Provided that the funds held in these accounts shall not be lent or made available in any manner to any person or entity resident in India not being a unit in Special Economic Zones.
(E) Diamond Dollar Accounts (DDAs)
An Authorized Dealer Category-I bank in India may allow firms and companies who comply with the eligibility criteria stipulated in the Foreign Trade Policy of Government of India, in force from time to time and the directions as may be issued by Reserve Bank of India, from time to time, to open, hold and maintain Diamond Dollar Accounts (DDAs) in India subject to the terms and conditions of the DDA Scheme specified as under.
1. Firms and companies may open and maintain DDA with AD Category–I banks, subject to the following terms and conditions:-
a) The exporter should comply with the eligibility criteria stipulated in the Foreign Trade Policy of the Government of India, issued from time to time.
b) The DDA shall be opened in the name of the exporter and maintained in US Dollars only.
c) The account shall only be in the form of current account and no interest should be paid on the balance held in the account.
d) No intra-account transfer should be allowed between the DDAs maintained by the account holder.
e) An exporter firm/ company shall be permitted to open and maintain not more than 5 DDAs.
f) The balances held in the accounts shall be subject to Cash Reserve Ratio (CRR) and Statutory Liquidity Ratio (SLR) requirements.
g) Exporter firms and companies maintaining foreign currency accounts, excluding EEFC accounts, with banks in India or abroad, are not eligible to open Diamond Dollar Accounts.
2. Permissible Credits: –
- Amount of pre-shipment and post-shipment finance availed in US Dollars.
- Realisation of export proceeds from shipments of rough, cut, polished diamonds and diamond studded jewellery.
- Realisation in US Dollars from local sale of rough, cut and polished diamonds.
3. Permissible Debits:-
- Payment for import/ purchase of rough diamonds from overseas/ local sources.
- Payment for purchase of cut and polished diamonds, coloured gemstones and plain gold jewellery from local sources.
- Payment for import/ purchase of gold from overseas/ nominated agencies and repayment of US Dollars loans availed from the bank.
- Transfer to rupee account of the exporter.
The above transactions are subject to the provisions of the Foreign Trade Policy of Government of India, issued from time to time.

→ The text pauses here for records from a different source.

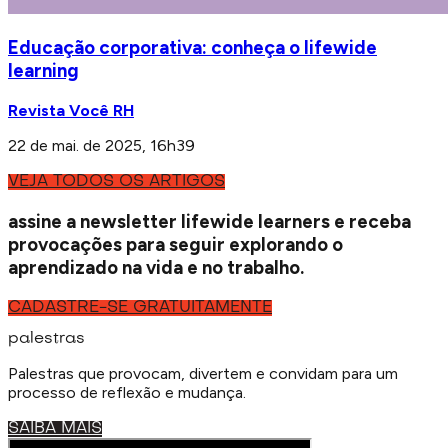
Educação corporativa: conheça o lifewide
learning
Revista Você RH
22 de mai. de 2025, 16h39
VEJA TODOS OS ARTIGOS
assine a newsletter
lifewide learners
e receba
provocações para seguir explorando o
aprendizado na vida e no trabalho.
CADASTRE-SE GRATUITAMENTE
palestras
Palestras que provocam, divertem e convidam para um
processo de reflexão e mudança.
SAIBA MAIS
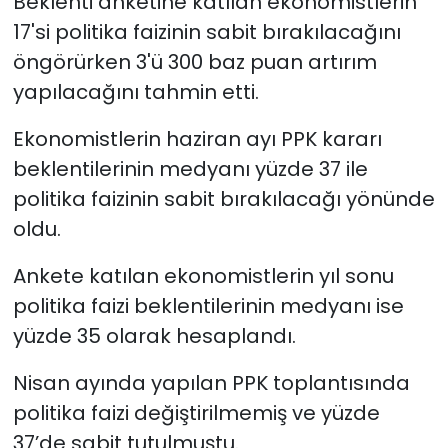
Beklenti anketine katılan ekonomistlerin
17'si politika faizinin sabit bırakılacağını
öngörürken 3'ü 300 baz puan artırım
yapılacağını tahmin etti.
Ekonomistlerin haziran ayı PPK kararı
beklentilerinin medyanı yüzde 37 ile
politika faizinin sabit bırakılacağı yönünde
oldu.
Ankete katılan ekonomistlerin yıl sonu
politika faizi beklentilerinin medyanı ise
yüzde 35 olarak hesaplandı.
Nisan ayında yapılan PPK toplantısında
politika faizi değiştirilmemiş ve yüzde
37’de sabit tutulmuştu.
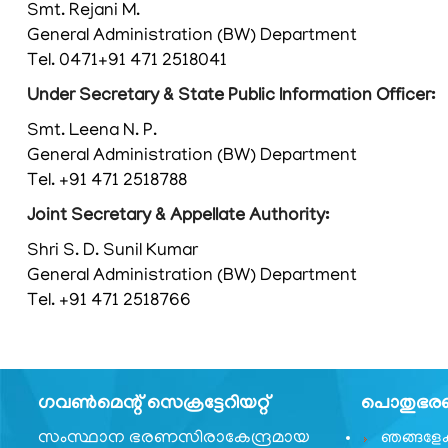
Smt. Rejani M.
വ്യവസ്ഥകളും
General Administration (BW) Department
നിബന്ധനകളും
Tel. 0471+91 471 2518041
Under Secretary & State Public Information Officer:
Smt. Leena N. P.
General Administration (BW) Department
ഞങ്ങളേക്കുറിച്ച്
Tel. +91 471 2518788
Joint Secretary & Appellate Authority:
ഞങ്ങളേക്കുറിച്ച്
Shri S. D. Sunil Kumar
കാര്യനിർവഹണചട്ടങ്ങൾ
General Administration (BW) Department
Tel. +91 471 2518766
ഓർഡർ
ഓഫ്
പ്രെസിഡൻസ്
പ്രധാന
ഗവണ്‍മെന്റ് സെക്രട്ടേറിയറ്റ്
പൊതുഭരണ 
വ്യക്തികള്‍
സംസ്ഥാന ഭരണസിരാകേന്ദ്രമായ
ഞങ്ങളേക്ക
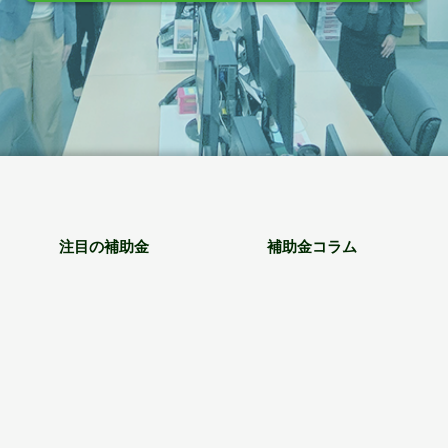
注目の補助金
補助金コラム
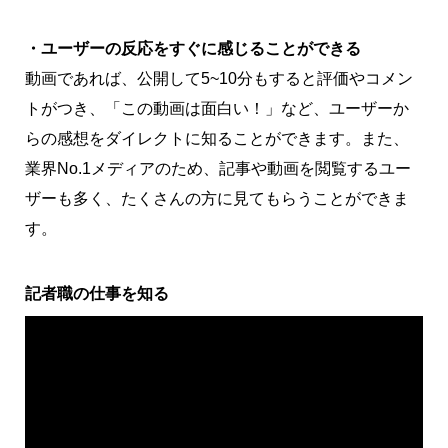
・ユーザーの反応をすぐに感じることができる
動画であれば、公開して5~10分もすると評価やコメン
トがつき、「この動画は面白い！」など、ユーザーか
らの感想をダイレクトに知ることができます。また、
業界No.1メディアのため、記事や動画を閲覧するユー
ザーも多く、たくさんの方に見てもらうことができま
す。
記者職の仕事を知る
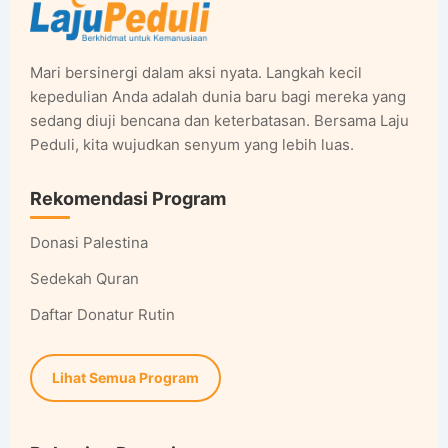
Mari bersinergi dalam aksi nyata. Langkah kecil
kepedulian Anda adalah dunia baru bagi mereka yang
sedang diuji bencana dan keterbatasan. Bersama Laju
Peduli, kita wujudkan senyum yang lebih luas.
Rekomendasi Program
Donasi Palestina
Sedekah Quran
Daftar Donatur Rutin
Lihat Semua Program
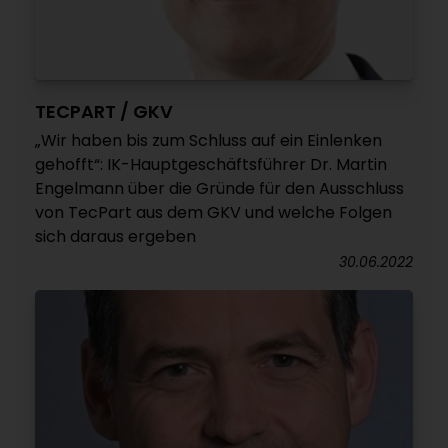
TECPART / GKV
„Wir haben bis zum Schluss auf ein Einlenken
gehofft“: IK-Hauptgeschäftsführer Dr. Martin
Engelmann über die Gründe für den Ausschluss
von TecPart aus dem GKV und welche Folgen
sich daraus ergeben
30.06.2022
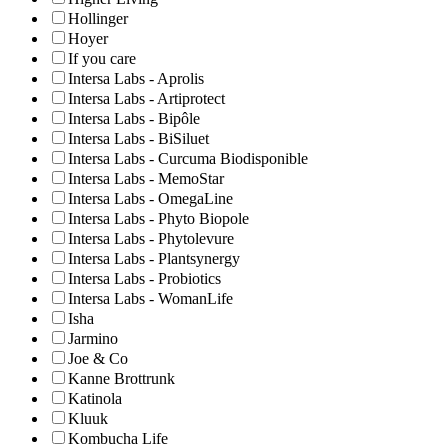
Hollinger
Hoyer
If you care
Intersa Labs - Aprolis
Intersa Labs - Artiprotect
Intersa Labs - Bipôle
Intersa Labs - BiSiluet
Intersa Labs - Curcuma Biodisponible
Intersa Labs - MemoStar
Intersa Labs - OmegaLine
Intersa Labs - Phyto Biopole
Intersa Labs - Phytolevure
Intersa Labs - Plantsynergy
Intersa Labs - Probiotics
Intersa Labs - WomanLife
Isha
Jarmino
Joe & Co
Kanne Brottrunk
Katinola
Kluuk
Kombucha Life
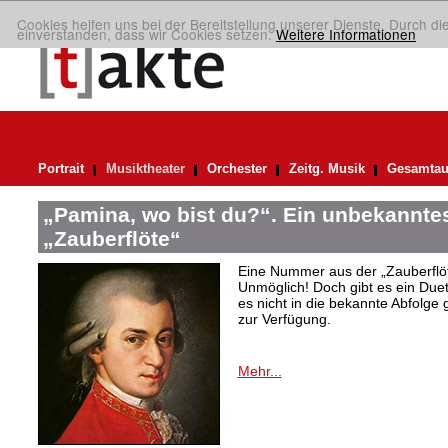
Cookies helfen uns bei der Bereitstellung unserer Dienste. Durch di
einverstanden, dass wir Cookies setzen.
Weitere Informationen
Portrait
Musiktheater
Orchester
Zeitg. Musik
Gesamtau
„Pamina, wo bist du?“. Ein unbekannte
„Zauberflöte“
Eine Nummer aus der „Zauberflöt
Unmöglich! Doch gibt es ein Due
es nicht in die bekannte Abfolge 
zur Verfügung.
Mehr...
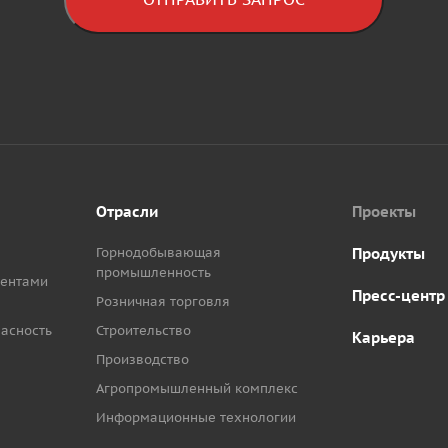
Отрасли
Проекты
Горнодобывающая
Продукты
промышленность
иентами
Пресс-центр
Розничная торговля
асность
Строительство
Карьера
Производство
Агропромышленный комплекс
Информационные технологии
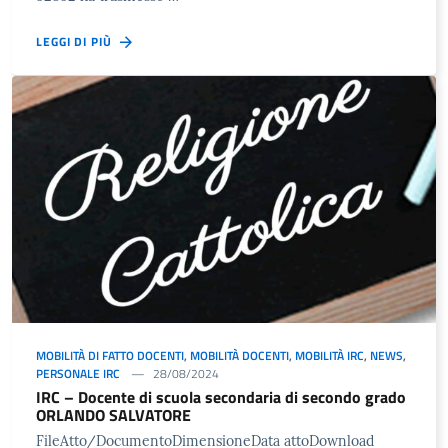
LEGGI DI PIÙ
MOBILITÀ DI FATTO DOCENTI
,
MOBILITÀ DOCENTI
,
MOBILITÀ IRC
,
NEWS
,
PERSONALE IRC
28/08/2024
IRC – Docente di scuola secondaria di secondo grado
ORLANDO SALVATORE
FileAtto/DocumentoDimensioneData attoDownload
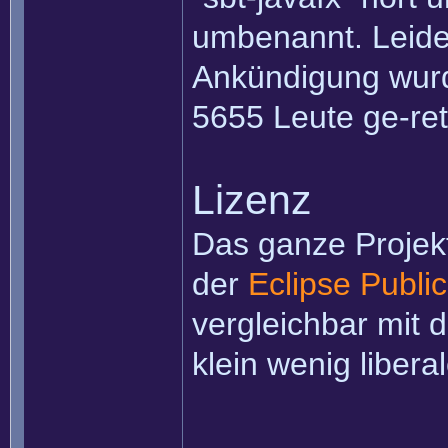
umbenannt. Leide
Ankündigung wurd
5655 Leute ge-ret
Lizenz
Das ganze Projekt
der
Eclipse Publi
vergleichbar mit 
klein wenig libera
______________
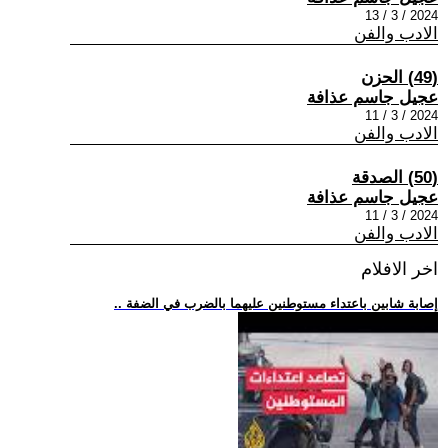
2024 / 3 / 13
الادب والفن
(49) الحزن
عجيل جاسم عذافة
2024 / 3 / 11
الادب والفن
(50) الصدقة
عجيل جاسم عذافة
2024 / 3 / 11
الادب والفن
اخر الافلام
.. إصابة شابين باعتداء مستوطنين عليهما بالضرب في الضفة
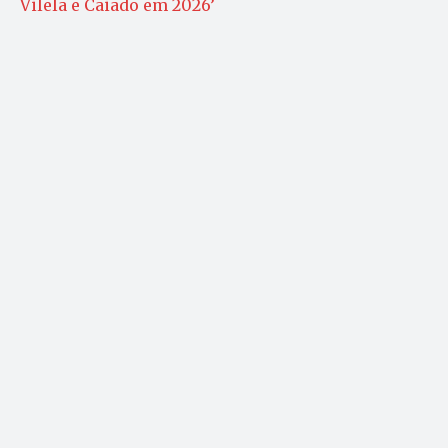
Vilela e Caiado em 2026’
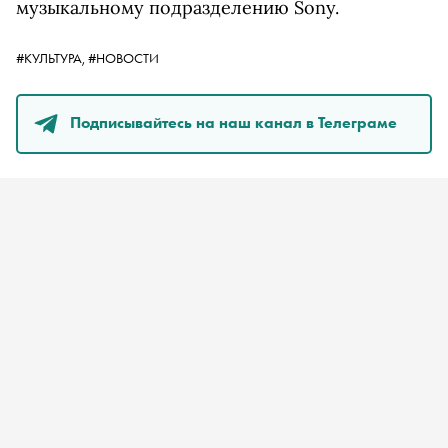
музыкальному подразделению Sony.
#КУЛЬТУРА,
#НОВОСТИ
Подписывайтесь на наш канал в Телеграме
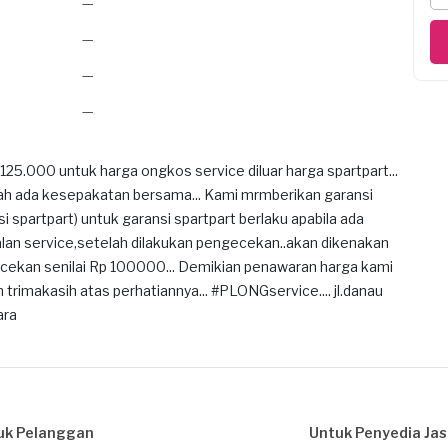
—
—
—
—
5.000 untuk harga ongkos service diluar harga spartpart...
lah ada kesepakatan bersama... Kami mrmberikan garansi
si spartpart) untuk garansi spartpart berlaku apabila ada
alan service,setelah dilakukan pengecekan..akan dikenakan
ecekan senilai Rp 100000... Demikian penawaran harga kami
trimakasih atas perhatiannya... #PLONGservice.... jl.danau
ara
uk Pelanggan
Untuk Penyedia Ja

A person resident in India, being an exporter who has undertaken a construction contract or a turnkey project outside India or who is exporting services or engineering goods from India on deferred payment terms may open, hold and maintain a Foreign Currency Account with a bank in India, provided that –
- approval as required under the Foreign Exchange Management (Export of goods and services) Regulations, 2015 has been obtained for undertaking the contract/ project/ export of goods or services, and
- the terms and conditions stipulated in the letter of approval have been duly complied with.